(338c) Membrane Lipid Asymmetry Regulates Nanoparticle-Induced Cell Membrane Damage in Red Blood Cells
AIChE Annual Meeting
Topical Conference: Environmental Aspects, Applications, and Implications of Nanomaterials and Nanotechnology
Tuesday, October 30, 2018 - 1:08pm to 1:27pm
Vesicle integrity was studied by encapsulating the self-quenching fluorescent probe, carboxyfluorescein, in vesicles and studying its leakage after exposure to 0.0001-0.01 g/L of ENMs at 37 °C. Confocal fluorescence microscopy performed on giant unilamellar vesicles (GUVs) was used to monitor nanoparticle effects on vesicle morphology. Forster Resonance Electron Transfer (FRET) experiments were employed to examine particle localization at the membrane. Finally, ENM-induced hemolysis was evaluated by measuring the absorbance of hemoglobin released from red blood cells after incubation with 0.01 g/L of nanoparticles at 37 °C.
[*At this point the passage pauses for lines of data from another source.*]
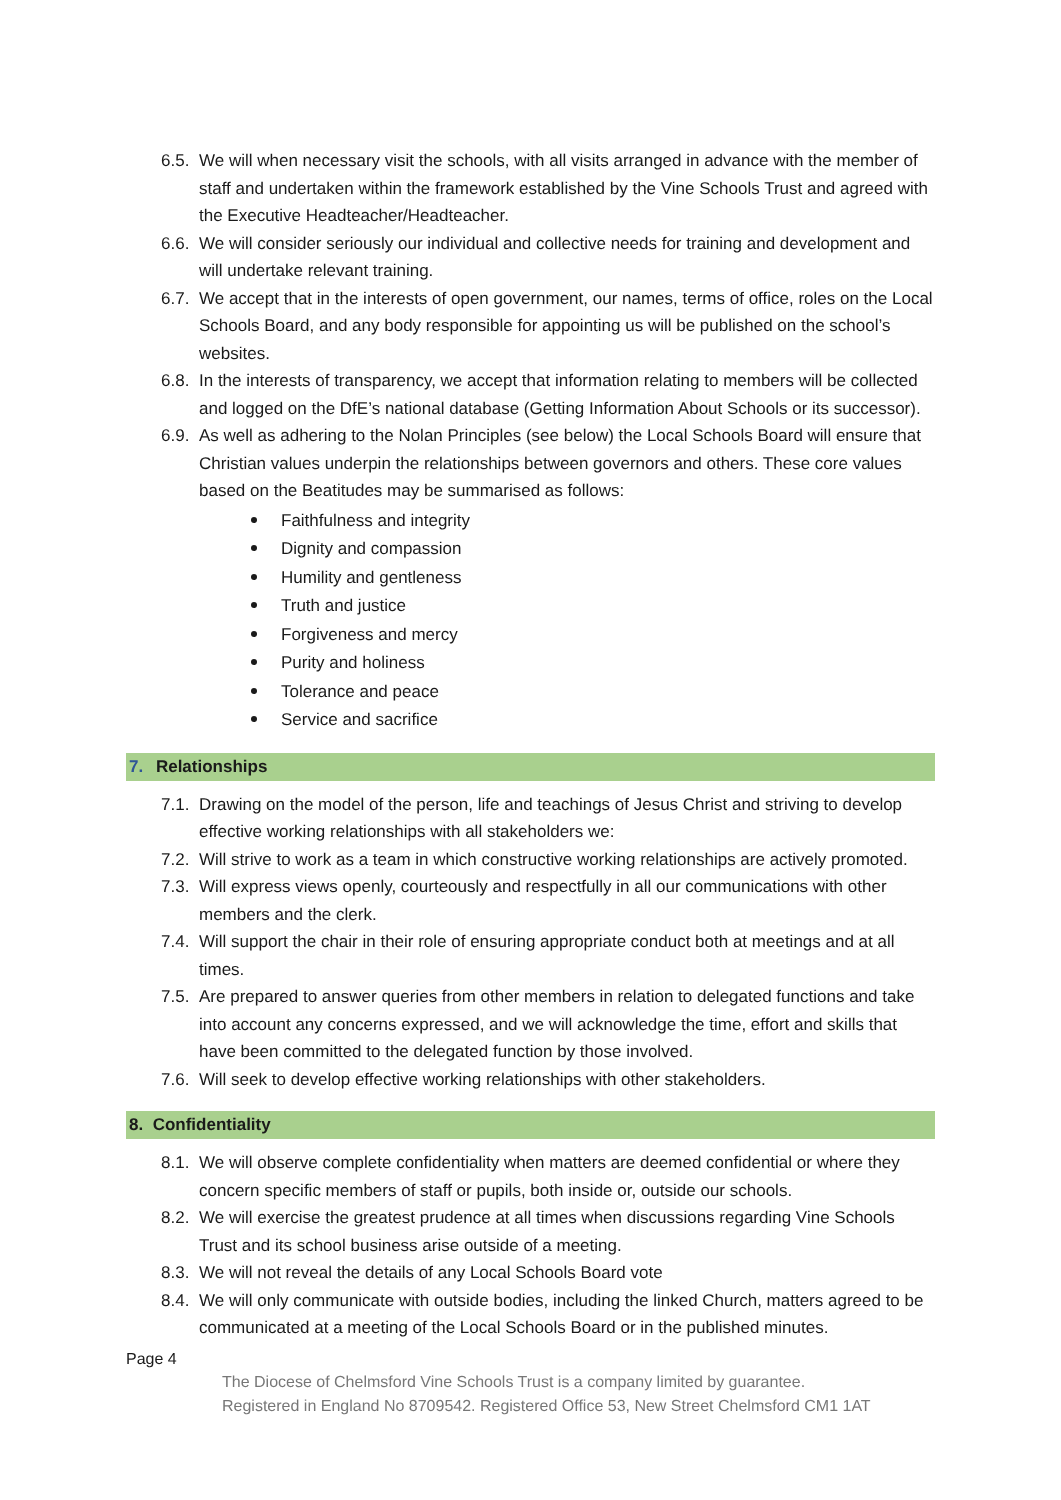6.5. We will when necessary visit the schools, with all visits arranged in advance with the member of staff and undertaken within the framework established by the Vine Schools Trust and agreed with the Executive Headteacher/Headteacher.
6.6. We will consider seriously our individual and collective needs for training and development and will undertake relevant training.
6.7. We accept that in the interests of open government, our names, terms of office, roles on the Local Schools Board, and any body responsible for appointing us will be published on the school’s websites.
6.8. In the interests of transparency, we accept that information relating to members will be collected and logged on the DfE’s national database (Getting Information About Schools or its successor).
6.9. As well as adhering to the Nolan Principles (see below) the Local Schools Board will ensure that Christian values underpin the relationships between governors and others. These core values based on the Beatitudes may be summarised as follows:
Faithfulness and integrity
Dignity and compassion
Humility and gentleness
Truth and justice
Forgiveness and mercy
Purity and holiness
Tolerance and peace
Service and sacrifice
7. Relationships
7.1. Drawing on the model of the person, life and teachings of Jesus Christ and striving to develop effective working relationships with all stakeholders we:
7.2. Will strive to work as a team in which constructive working relationships are actively promoted.
7.3. Will express views openly, courteously and respectfully in all our communications with other members and the clerk.
7.4. Will support the chair in their role of ensuring appropriate conduct both at meetings and at all times.
7.5. Are prepared to answer queries from other members in relation to delegated functions and take into account any concerns expressed, and we will acknowledge the time, effort and skills that have been committed to the delegated function by those involved.
7.6. Will seek to develop effective working relationships with other stakeholders.
8. Confidentiality
8.1. We will observe complete confidentiality when matters are deemed confidential or where they concern specific members of staff or pupils, both inside or, outside our schools.
8.2. We will exercise the greatest prudence at all times when discussions regarding Vine Schools Trust and its school business arise outside of a meeting.
8.3. We will not reveal the details of any Local Schools Board vote
8.4. We will only communicate with outside bodies, including the linked Church, matters agreed to be communicated at a meeting of the Local Schools Board or in the published minutes.
Page 4
The Diocese of Chelmsford Vine Schools Trust is a company limited by guarantee.
Registered in England No 8709542. Registered Office 53, New Street Chelmsford CM1 1AT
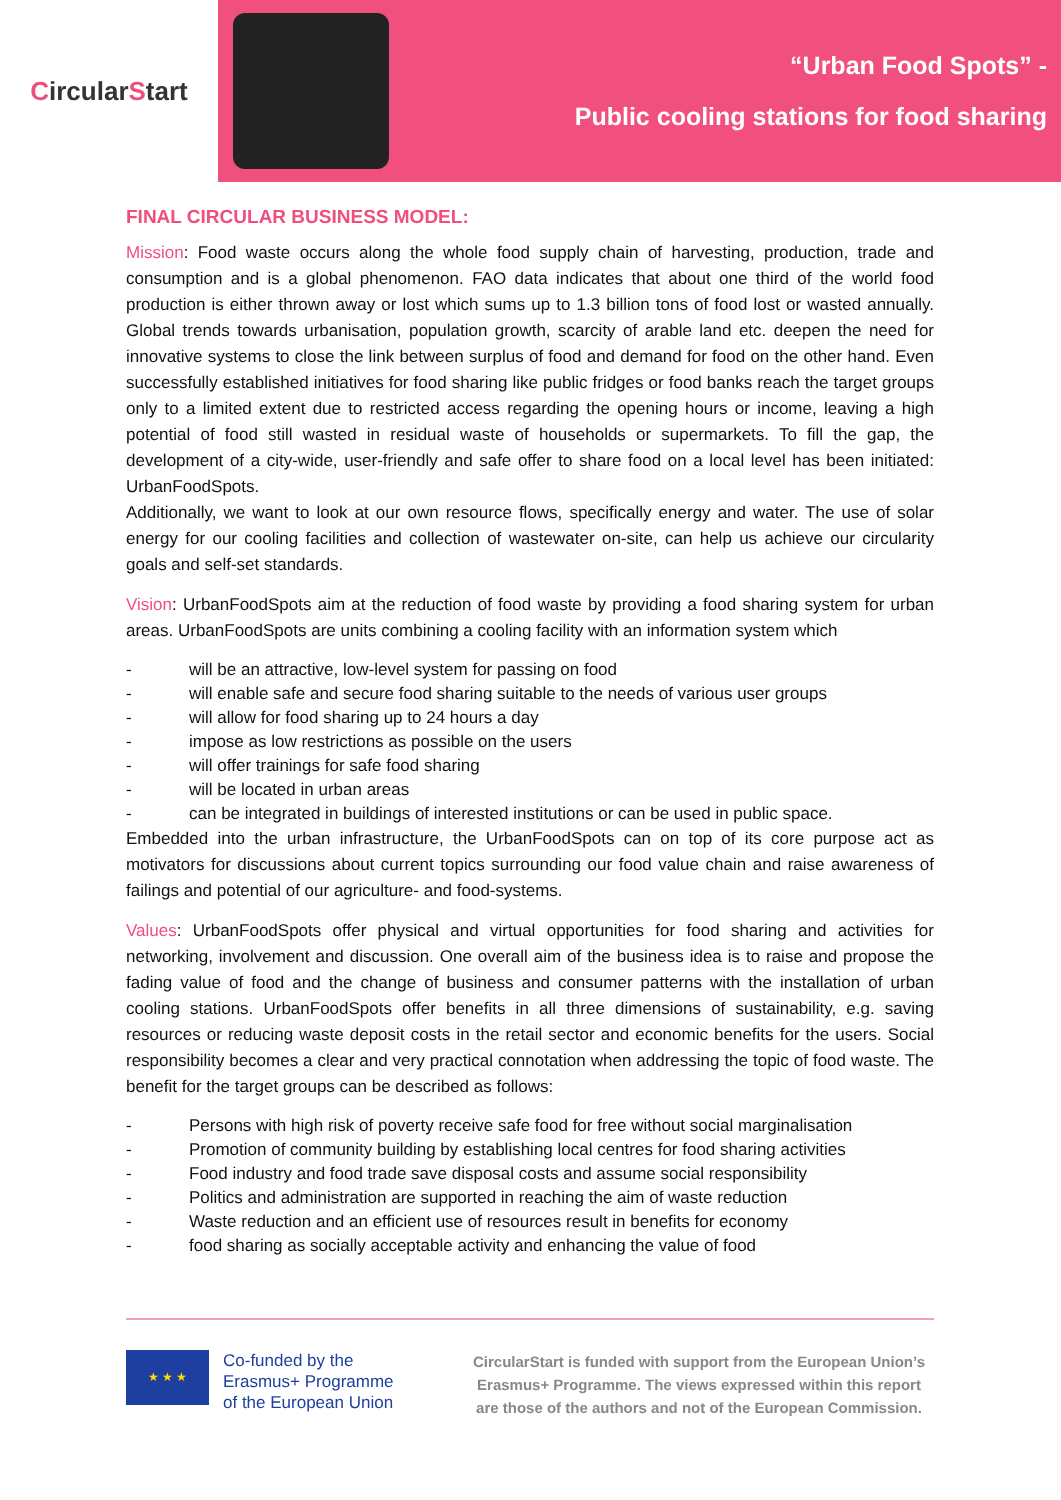CircularStart
“Urban Food Spots” -
Public cooling stations for food sharing
FINAL CIRCULAR BUSINESS MODEL:
Mission: Food waste occurs along the whole food supply chain of harvesting, production, trade and consumption and is a global phenomenon. FAO data indicates that about one third of the world food production is either thrown away or lost which sums up to 1.3 billion tons of food lost or wasted annually. Global trends towards urbanisation, population growth, scarcity of arable land etc. deepen the need for innovative systems to close the link between surplus of food and demand for food on the other hand. Even successfully established initiatives for food sharing like public fridges or food banks reach the target groups only to a limited extent due to restricted access regarding the opening hours or income, leaving a high potential of food still wasted in residual waste of households or supermarkets. To fill the gap, the development of a city-wide, user-friendly and safe offer to share food on a local level has been initiated: UrbanFoodSpots.
Additionally, we want to look at our own resource flows, specifically energy and water. The use of solar energy for our cooling facilities and collection of wastewater on-site, can help us achieve our circularity goals and self-set standards.
Vision: UrbanFoodSpots aim at the reduction of food waste by providing a food sharing system for urban areas. UrbanFoodSpots are units combining a cooling facility with an information system which
- will be an attractive, low-level system for passing on food
- will enable safe and secure food sharing suitable to the needs of various user groups
- will allow for food sharing up to 24 hours a day
- impose as low restrictions as possible on the users
- will offer trainings for safe food sharing
- will be located in urban areas
- can be integrated in buildings of interested institutions or can be used in public space.
Embedded into the urban infrastructure, the UrbanFoodSpots can on top of its core purpose act as motivators for discussions about current topics surrounding our food value chain and raise awareness of failings and potential of our agriculture- and food-systems.
Values: UrbanFoodSpots offer physical and virtual opportunities for food sharing and activities for networking, involvement and discussion. One overall aim of the business idea is to raise and propose the fading value of food and the change of business and consumer patterns with the installation of urban cooling stations. UrbanFoodSpots offer benefits in all three dimensions of sustainability, e.g. saving resources or reducing waste deposit costs in the retail sector and economic benefits for the users. Social responsibility becomes a clear and very practical connotation when addressing the topic of food waste. The benefit for the target groups can be described as follows:
- Persons with high risk of poverty receive safe food for free without social marginalisation
- Promotion of community building by establishing local centres for food sharing activities
- Food industry and food trade save disposal costs and assume social responsibility
- Politics and administration are supported in reaching the aim of waste reduction
- Waste reduction and an efficient use of resources result in benefits for economy
- food sharing as socially acceptable activity and enhancing the value of food
★ ★ ★
Co-funded by the
Erasmus+ Programme
of the European Union
CircularStart is funded with support from the European Union’s Erasmus+ Programme. The views expressed within this report are those of the authors and not of the European Commission.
Nanoparticle interactions with Vexo and Vcyto vesicles were drastically different. Vexo vesicles showed significant leakage after exposure to plain and amine-modified particles, but were not disrupted by carboxyl-modified and PEGylated particles. Conversely, none of the particles caused significant leakage in Vcyto vesicles as evidenced by a lack of significant leakage. In agreement, FRET experiments revealed significant localization of plain and amine-modified particles, but not carboxyl-modified and PEGylated particles, at the surface of the Vexo vesicles. Only minor localization with the Vcyto vesicles was observed for all particles. Similarly, GUV images indicated visual disruption of Vexo vesicles by plain and amine-modified ENMs. Importantly, hemolysis of red blood cells by ENMs was consistent with leakage assays using Vexo vesicles. Hemolysis was observed after the incubation of cells with plain and amine-modified particles, but not after incubation with carboxyl-modified and PEGylated particles. In conclusion, these results suggest that artificial vesicles mimicking the exofacial leaflet of the cell plasma membrane predict ENM-induced membrane damage in red blood cells and could have important implications in predicting the cytotoxicity of ENMs.